» **PROBLEM TO SOLVE**: Scan the listing below for "افزودن", then report every line that has it.

» **DATA PROVIDED**:
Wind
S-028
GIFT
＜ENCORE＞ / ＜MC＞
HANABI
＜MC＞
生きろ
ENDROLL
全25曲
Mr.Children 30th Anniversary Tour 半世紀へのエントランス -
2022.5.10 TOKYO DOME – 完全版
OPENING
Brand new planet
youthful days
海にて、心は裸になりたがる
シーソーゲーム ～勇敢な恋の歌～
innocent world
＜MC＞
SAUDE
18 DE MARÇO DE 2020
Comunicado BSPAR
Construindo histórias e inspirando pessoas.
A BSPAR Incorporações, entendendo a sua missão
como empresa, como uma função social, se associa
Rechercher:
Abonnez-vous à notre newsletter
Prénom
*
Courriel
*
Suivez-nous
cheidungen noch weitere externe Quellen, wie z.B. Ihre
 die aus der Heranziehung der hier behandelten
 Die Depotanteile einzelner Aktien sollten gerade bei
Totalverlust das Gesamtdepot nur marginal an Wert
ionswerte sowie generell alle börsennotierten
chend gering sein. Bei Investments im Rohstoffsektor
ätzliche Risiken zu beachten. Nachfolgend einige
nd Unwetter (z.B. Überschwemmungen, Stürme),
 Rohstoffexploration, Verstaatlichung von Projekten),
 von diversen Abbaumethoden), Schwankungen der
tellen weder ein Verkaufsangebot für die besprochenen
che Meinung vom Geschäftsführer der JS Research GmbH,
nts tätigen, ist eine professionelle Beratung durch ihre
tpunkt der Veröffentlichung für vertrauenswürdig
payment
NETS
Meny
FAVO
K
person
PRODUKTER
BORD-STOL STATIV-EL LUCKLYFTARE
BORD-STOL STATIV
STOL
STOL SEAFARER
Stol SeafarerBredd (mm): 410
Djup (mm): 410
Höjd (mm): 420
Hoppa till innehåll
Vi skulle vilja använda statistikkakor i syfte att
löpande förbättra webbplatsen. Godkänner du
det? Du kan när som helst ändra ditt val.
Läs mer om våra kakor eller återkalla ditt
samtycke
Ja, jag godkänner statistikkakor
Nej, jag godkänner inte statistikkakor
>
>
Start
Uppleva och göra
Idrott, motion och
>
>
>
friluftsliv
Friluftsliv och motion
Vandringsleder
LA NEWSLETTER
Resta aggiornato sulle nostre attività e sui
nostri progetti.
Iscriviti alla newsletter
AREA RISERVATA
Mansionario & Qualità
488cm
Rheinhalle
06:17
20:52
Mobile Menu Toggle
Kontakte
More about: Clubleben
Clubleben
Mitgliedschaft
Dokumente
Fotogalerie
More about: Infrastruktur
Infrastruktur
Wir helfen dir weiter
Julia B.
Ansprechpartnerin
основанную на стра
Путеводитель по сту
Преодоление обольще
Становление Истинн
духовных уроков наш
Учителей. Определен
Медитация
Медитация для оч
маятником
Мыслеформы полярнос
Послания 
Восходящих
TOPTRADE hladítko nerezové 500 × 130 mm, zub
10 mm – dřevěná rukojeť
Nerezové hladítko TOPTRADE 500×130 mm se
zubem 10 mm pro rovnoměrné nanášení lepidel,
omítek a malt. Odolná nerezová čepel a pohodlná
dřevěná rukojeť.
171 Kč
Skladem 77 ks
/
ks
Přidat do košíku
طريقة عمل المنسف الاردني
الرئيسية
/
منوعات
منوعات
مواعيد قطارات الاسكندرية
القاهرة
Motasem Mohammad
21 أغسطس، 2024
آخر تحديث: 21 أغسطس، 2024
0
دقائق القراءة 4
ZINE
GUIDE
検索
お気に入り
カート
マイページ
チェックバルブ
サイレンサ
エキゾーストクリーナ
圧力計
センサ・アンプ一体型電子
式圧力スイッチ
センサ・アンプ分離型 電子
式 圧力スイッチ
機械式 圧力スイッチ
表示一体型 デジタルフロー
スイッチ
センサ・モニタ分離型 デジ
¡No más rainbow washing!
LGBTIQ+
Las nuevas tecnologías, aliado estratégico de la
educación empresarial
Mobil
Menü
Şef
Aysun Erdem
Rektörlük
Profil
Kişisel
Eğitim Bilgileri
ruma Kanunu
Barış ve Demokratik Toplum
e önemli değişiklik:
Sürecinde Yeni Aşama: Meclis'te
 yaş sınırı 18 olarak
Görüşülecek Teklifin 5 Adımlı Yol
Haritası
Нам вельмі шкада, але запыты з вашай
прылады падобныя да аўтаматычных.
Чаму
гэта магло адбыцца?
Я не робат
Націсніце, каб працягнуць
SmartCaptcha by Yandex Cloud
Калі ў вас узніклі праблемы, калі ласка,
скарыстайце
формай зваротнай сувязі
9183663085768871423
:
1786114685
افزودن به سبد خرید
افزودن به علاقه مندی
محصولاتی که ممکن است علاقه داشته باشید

» **SOLUTION TO THIS PROBLEM**:
افزودن به سبد خرید
افزودن به علاقه مندی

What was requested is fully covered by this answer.